In conclusion, the motion of the mechanism was functioning as intended. It was quite similar in motion to the model of the mechanism that was constructed in PMKS, which is a positive sign that the mechanism was manufactured and assembled properly. While the mechanism did turn out to be quite successful, there were a few signs from the entire process that indicated that the proposed mechanism could have turned out to be even more efficient if dealt with properly:
- 3D printed parts can be very rough and have a lot of debris after the printing process. This contributed to a lot of heavy joint friction and difficulty of movement initially. As mentioned earlier, the use of sandpaper and petroleum jelly really helped the mechanism move more freely. Laser cut wood or aluminum would have much a much smoother structure and joints, which would cause a mechanism produced by this method to move much more freely.
- Another major obstacle for the project was the different dimensions of the blue and white slider paths. While the wooden sticks helped the elevation difference between the two paths and the nail filer rounded out the rough intersecting edges, this remedy was still far less than ideal. For optimal results, the two slider paths should have fit perfectly, or one single long path should have been printed instead.
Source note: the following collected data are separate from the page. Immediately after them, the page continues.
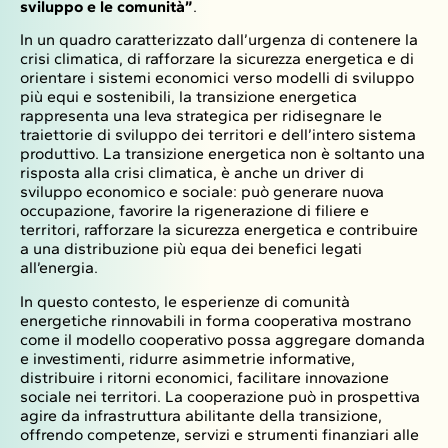
sviluppo e le comunità”
.
In un quadro caratterizzato dall’urgenza di contenere la
crisi climatica, di rafforzare la sicurezza energetica e di
orientare i sistemi economici verso modelli di sviluppo
più equi e sostenibili, la transizione energetica
rappresenta una leva strategica per ridisegnare le
traiettorie di sviluppo dei territori e dell’intero sistema
produttivo. La transizione energetica non è soltanto una
risposta alla crisi climatica, è anche un driver di
sviluppo economico e sociale: può generare nuova
occupazione, favorire la rigenerazione di filiere e
territori, rafforzare la sicurezza energetica e contribuire
a una distribuzione più equa dei benefici legati
all’energia.
In questo contesto, le esperienze di comunità
energetiche rinnovabili in forma cooperativa mostrano
come il modello cooperativo possa aggregare domanda
e investimenti, ridurre asimmetrie informative,
distribuire i ritorni economici, facilitare innovazione
sociale nei territori. La cooperazione può in prospettiva
agire da infrastruttura abilitante della transizione,
offrendo competenze, servizi e strumenti finanziari alle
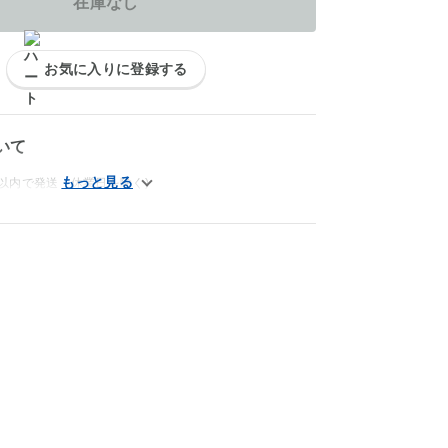
在庫なし
お気に入りに登録する
いて
以内で発送（休業日を除く)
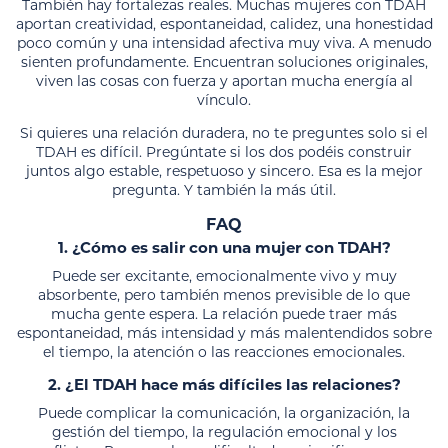
También hay fortalezas reales. Muchas mujeres con TDAH
aportan creatividad, espontaneidad, calidez, una honestidad
poco común y una intensidad afectiva muy viva. A menudo
sienten profundamente. Encuentran soluciones originales,
viven las cosas con fuerza y aportan mucha energía al
vínculo.
Si quieres una relación duradera, no te preguntes solo si el
TDAH es difícil. Pregúntate si los dos podéis construir
juntos algo estable, respetuoso y sincero. Esa es la mejor
pregunta. Y también la más útil.
FAQ
1. ¿Cómo es salir con una mujer con TDAH?
Puede ser excitante, emocionalmente vivo y muy
absorbente, pero también menos previsible de lo que
mucha gente espera. La relación puede traer más
espontaneidad, más intensidad y más malentendidos sobre
el tiempo, la atención o las reacciones emocionales.
2. ¿El TDAH hace más difíciles las relaciones?
Puede complicar la comunicación, la organización, la
gestión del tiempo, la regulación emocional y los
- More time and resources for a final prototype could have also made a substantial impact. While the orange crank handle improved the motion of the mechanism, having more resources and accessibility could really have helped the design further. While this was very difficult by working on the project remotely, I would have for sure 3D printed new and improved parts for my final prototype if I were in Austin this semester.
While this project has come to a close, that does not in any way mean that this is a concept that is permanently finished. Future work can be implanted to further improve the design and experiment further to observe what can make the device easier to work with. A major new addition that can be implanted would be the use of an Arduino servo motor to drive the system. This could further improve the motion of the system in comparison to a crank handle as a motor will always drive the link at a uniform velocity and force. Natural human error can cause fluctuations in force and velocity, causing these values to not be constant over a period of time. In addition, this can make the project much easier to work with and demonstrate, as it will be much easier for a motor to automatically drive your system rather than having to do everything manually.